** Your instructions **
The required output is the line that contains "Where is the man at (945, 193)?" and every line after it, each written out exactly, up to the end of the entries.

** Information supplied **
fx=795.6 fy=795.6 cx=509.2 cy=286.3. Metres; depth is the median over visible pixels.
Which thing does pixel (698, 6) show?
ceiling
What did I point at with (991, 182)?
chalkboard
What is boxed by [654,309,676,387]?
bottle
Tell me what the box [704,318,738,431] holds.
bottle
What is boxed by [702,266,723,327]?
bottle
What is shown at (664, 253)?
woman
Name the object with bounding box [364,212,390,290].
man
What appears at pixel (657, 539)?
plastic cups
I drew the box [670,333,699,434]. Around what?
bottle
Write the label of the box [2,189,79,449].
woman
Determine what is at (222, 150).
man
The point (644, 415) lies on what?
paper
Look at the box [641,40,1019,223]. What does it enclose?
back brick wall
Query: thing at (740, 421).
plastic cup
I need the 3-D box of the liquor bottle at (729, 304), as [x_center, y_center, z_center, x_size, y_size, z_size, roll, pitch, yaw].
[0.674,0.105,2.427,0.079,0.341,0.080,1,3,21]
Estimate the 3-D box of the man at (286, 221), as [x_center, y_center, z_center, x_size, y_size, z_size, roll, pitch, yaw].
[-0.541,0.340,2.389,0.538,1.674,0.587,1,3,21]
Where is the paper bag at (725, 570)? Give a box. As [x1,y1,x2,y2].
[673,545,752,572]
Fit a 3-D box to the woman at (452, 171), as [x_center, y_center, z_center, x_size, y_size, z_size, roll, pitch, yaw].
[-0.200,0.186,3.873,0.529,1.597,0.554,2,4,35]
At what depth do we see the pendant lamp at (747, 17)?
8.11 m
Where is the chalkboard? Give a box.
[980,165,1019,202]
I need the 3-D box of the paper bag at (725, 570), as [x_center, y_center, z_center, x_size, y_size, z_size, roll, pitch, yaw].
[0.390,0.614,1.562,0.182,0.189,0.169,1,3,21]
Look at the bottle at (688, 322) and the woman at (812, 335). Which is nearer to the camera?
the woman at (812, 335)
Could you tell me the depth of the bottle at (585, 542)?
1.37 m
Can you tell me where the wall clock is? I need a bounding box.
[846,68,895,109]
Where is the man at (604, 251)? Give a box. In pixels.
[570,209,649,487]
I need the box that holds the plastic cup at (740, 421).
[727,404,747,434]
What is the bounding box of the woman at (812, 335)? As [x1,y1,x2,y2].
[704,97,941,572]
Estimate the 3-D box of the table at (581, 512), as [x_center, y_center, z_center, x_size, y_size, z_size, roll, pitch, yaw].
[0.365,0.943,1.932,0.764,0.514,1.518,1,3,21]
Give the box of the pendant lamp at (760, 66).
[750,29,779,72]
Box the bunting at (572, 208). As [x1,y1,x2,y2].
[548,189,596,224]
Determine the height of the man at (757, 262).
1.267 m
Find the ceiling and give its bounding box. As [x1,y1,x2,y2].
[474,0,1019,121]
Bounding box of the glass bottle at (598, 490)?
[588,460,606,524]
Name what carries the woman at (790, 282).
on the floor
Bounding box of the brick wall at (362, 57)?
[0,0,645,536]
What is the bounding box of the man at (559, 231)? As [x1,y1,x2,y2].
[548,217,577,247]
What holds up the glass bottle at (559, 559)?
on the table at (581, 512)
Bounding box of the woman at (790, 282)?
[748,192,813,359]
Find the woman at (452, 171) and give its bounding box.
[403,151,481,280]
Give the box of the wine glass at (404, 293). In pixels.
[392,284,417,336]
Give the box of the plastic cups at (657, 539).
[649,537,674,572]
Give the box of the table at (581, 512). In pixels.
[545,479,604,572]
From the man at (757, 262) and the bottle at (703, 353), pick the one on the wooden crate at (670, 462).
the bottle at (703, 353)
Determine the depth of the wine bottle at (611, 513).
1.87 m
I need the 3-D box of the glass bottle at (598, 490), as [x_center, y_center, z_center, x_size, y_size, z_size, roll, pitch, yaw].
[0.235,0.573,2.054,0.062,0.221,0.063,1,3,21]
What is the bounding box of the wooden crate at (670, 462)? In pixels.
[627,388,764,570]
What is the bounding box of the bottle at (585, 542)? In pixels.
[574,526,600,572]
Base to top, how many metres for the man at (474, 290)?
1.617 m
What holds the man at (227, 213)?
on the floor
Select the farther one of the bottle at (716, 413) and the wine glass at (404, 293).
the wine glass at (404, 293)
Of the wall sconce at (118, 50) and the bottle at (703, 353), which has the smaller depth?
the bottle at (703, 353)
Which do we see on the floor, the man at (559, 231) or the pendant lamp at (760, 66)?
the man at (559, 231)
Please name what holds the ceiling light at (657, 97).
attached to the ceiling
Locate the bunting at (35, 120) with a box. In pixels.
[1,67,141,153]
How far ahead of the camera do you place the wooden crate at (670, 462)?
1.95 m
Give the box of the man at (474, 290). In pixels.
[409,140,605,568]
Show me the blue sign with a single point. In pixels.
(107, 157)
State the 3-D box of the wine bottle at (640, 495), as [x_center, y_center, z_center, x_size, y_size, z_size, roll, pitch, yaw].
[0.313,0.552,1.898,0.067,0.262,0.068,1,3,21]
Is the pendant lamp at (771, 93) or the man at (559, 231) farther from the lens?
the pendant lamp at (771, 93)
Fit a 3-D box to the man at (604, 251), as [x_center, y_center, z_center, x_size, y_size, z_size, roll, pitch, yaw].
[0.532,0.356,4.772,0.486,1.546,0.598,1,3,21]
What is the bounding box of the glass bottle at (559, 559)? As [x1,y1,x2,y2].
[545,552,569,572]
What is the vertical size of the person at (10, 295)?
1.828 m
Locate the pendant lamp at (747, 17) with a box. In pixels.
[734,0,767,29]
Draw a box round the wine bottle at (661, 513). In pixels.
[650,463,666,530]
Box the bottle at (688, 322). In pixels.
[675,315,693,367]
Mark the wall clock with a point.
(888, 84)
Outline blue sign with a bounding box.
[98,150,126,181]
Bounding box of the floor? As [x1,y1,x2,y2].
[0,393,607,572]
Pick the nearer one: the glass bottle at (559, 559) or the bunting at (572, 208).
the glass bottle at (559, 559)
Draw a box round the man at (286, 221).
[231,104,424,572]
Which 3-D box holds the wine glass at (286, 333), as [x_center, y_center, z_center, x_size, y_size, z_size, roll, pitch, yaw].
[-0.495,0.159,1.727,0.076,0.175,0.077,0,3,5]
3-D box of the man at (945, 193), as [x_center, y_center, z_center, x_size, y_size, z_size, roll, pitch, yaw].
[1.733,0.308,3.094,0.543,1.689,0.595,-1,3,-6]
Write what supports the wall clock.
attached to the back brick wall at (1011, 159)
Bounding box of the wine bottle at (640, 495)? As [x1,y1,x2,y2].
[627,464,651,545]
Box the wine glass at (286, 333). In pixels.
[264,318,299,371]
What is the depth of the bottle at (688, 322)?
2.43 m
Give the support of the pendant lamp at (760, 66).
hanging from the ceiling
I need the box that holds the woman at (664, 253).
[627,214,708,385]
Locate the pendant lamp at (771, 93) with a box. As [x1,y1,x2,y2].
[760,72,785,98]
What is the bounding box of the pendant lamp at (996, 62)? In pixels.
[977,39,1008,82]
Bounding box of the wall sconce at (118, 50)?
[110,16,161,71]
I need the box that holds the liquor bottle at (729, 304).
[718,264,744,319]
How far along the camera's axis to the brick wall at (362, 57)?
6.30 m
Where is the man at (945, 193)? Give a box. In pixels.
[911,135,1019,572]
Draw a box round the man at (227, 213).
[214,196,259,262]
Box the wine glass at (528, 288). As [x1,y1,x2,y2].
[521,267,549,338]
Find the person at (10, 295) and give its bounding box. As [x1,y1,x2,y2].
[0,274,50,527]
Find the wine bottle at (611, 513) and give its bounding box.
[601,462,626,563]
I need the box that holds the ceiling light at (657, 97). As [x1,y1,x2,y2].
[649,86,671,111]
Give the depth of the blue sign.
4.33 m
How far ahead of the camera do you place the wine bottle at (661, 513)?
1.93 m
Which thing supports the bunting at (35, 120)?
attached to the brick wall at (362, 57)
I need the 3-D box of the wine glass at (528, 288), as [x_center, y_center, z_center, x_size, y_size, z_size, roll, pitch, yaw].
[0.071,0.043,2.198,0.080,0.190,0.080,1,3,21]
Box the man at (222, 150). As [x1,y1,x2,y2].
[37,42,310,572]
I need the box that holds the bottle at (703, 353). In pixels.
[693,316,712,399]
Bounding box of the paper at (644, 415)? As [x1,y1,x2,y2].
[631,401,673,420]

** Response below **
Where is the man at (945, 193)? Give a box. In pixels.
[911,135,1019,572]
Draw a box round the man at (227, 213).
[214,196,259,262]
Box the wine glass at (528, 288). As [x1,y1,x2,y2].
[521,267,549,338]
Find the person at (10, 295) and give its bounding box. As [x1,y1,x2,y2].
[0,274,50,527]
Find the wine bottle at (611, 513) and give its bounding box.
[601,462,626,563]
I need the box that holds the ceiling light at (657, 97). As [x1,y1,x2,y2].
[649,86,671,111]
Give the depth of the blue sign.
4.33 m
How far ahead of the camera do you place the wine bottle at (661, 513)?
1.93 m
Which thing supports the bunting at (35, 120)?
attached to the brick wall at (362, 57)
I need the 3-D box of the wine glass at (528, 288), as [x_center, y_center, z_center, x_size, y_size, z_size, roll, pitch, yaw].
[0.071,0.043,2.198,0.080,0.190,0.080,1,3,21]
Box the man at (222, 150). As [x1,y1,x2,y2].
[37,42,310,572]
I need the box that holds the bottle at (703, 353). In pixels.
[693,316,712,399]
Bounding box of the paper at (644, 415)? As [x1,y1,x2,y2].
[631,401,673,420]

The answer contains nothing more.